── Dataset extract ──

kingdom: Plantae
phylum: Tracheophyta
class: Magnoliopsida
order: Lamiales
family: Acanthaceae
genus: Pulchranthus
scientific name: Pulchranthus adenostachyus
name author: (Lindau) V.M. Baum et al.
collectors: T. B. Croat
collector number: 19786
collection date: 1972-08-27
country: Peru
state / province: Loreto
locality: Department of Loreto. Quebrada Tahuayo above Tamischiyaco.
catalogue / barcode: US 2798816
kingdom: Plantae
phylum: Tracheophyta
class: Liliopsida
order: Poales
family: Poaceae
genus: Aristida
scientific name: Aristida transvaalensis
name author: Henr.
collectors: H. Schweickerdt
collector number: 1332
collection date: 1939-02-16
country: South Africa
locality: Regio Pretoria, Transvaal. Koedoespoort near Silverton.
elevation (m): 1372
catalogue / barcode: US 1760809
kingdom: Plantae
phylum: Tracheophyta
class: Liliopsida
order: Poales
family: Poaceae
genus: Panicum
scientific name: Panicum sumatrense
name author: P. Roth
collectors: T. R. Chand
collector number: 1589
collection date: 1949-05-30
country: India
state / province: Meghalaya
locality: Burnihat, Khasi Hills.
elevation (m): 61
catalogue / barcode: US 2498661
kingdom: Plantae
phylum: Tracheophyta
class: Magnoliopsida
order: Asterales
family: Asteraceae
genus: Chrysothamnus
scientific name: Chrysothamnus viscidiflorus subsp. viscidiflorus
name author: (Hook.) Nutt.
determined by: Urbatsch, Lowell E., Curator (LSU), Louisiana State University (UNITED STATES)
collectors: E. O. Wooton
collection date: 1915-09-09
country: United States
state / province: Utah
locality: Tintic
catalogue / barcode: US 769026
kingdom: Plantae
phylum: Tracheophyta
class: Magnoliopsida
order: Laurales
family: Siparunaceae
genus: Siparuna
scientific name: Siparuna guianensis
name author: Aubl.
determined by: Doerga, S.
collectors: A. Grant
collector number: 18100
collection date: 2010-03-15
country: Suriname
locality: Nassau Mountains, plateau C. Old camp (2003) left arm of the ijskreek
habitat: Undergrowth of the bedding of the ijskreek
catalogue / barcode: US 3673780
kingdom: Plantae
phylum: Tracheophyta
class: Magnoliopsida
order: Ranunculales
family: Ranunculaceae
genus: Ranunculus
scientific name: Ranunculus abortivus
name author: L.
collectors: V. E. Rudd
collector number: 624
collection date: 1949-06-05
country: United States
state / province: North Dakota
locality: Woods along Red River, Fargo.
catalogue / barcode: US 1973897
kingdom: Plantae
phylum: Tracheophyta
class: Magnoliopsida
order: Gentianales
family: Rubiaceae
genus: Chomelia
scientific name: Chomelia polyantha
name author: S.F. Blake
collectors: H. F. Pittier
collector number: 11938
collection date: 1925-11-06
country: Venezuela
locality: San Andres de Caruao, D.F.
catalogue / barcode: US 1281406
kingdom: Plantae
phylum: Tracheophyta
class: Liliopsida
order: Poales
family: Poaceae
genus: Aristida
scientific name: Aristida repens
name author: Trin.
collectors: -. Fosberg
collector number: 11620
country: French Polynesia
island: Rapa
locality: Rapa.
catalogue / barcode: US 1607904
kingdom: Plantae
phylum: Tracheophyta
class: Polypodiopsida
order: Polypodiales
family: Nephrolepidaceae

───

Requirements
Reproduce the material verbatim from the line containing "genus: Chomelia" through the end of the material, including both ends.

Answer to the problem
genus: Chomelia
scientific name: Chomelia polyantha
name author: S.F. Blake
collectors: H. F. Pittier
collector number: 11938
collection date: 1925-11-06
country: Venezuela
locality: San Andres de Caruao, D.F.
catalogue / barcode: US 1281406
kingdom: Plantae
phylum: Tracheophyta
class: Liliopsida
order: Poales
family: Poaceae
genus: Aristida
scientific name: Aristida repens
name author: Trin.
collectors: -. Fosberg
collector number: 11620
country: French Polynesia
island: Rapa
locality: Rapa.
catalogue / barcode: US 1607904
kingdom: Plantae
phylum: Tracheophyta
class: Polypodiopsida
order: Polypodiales
family: Nephrolepidaceae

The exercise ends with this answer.